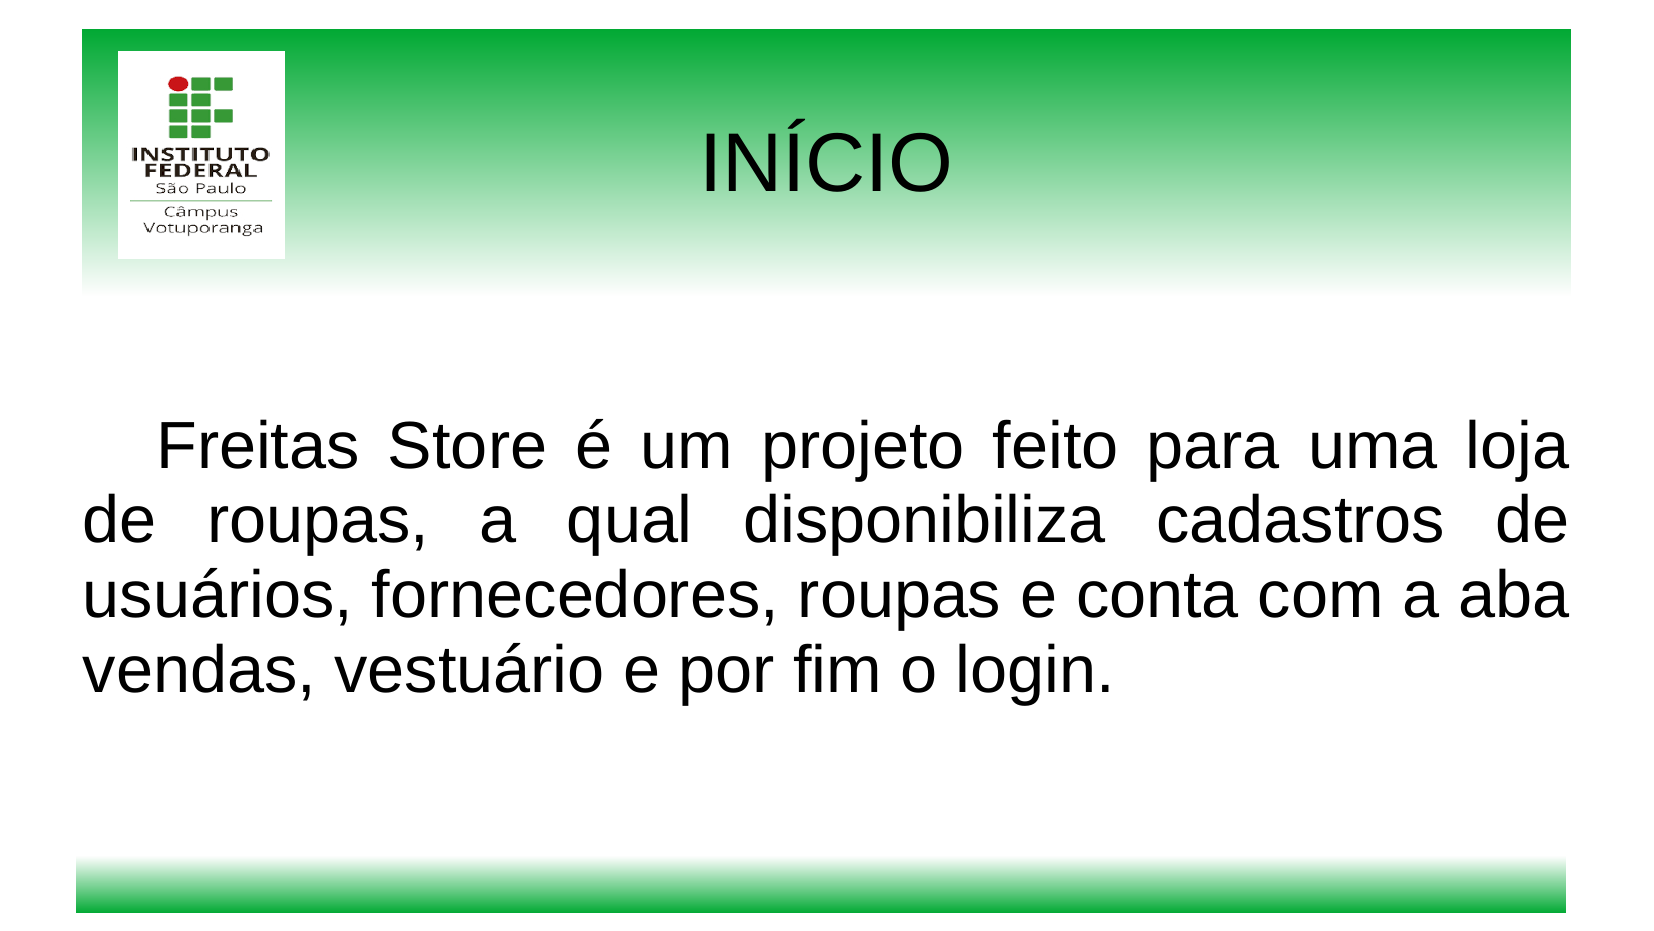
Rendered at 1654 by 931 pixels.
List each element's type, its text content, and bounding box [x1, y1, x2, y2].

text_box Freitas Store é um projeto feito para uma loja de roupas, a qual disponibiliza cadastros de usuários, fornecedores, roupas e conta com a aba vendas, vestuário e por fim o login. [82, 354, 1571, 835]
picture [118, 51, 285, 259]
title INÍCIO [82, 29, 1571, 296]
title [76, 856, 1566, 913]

======

• **Given task**: Rewrite the text lines of the listing above with "bounding box" changed to "frame" and everything else kept the same. Leave out the picture.

• **Answer in full**:
Rendered at 1654 by 931 pixels.
List each element's type, its text content, and frame [x1, y1, x2, y2].

text_box Freitas Store é um projeto feito para uma loja de roupas, a qual disponibiliza cadastros de usuários, fornecedores, roupas e conta com a aba vendas, vestuário e por fim o login. [82, 354, 1571, 835]
picture [118, 51, 285, 259]
title INÍCIO [82, 29, 1571, 296]
title [76, 856, 1566, 913]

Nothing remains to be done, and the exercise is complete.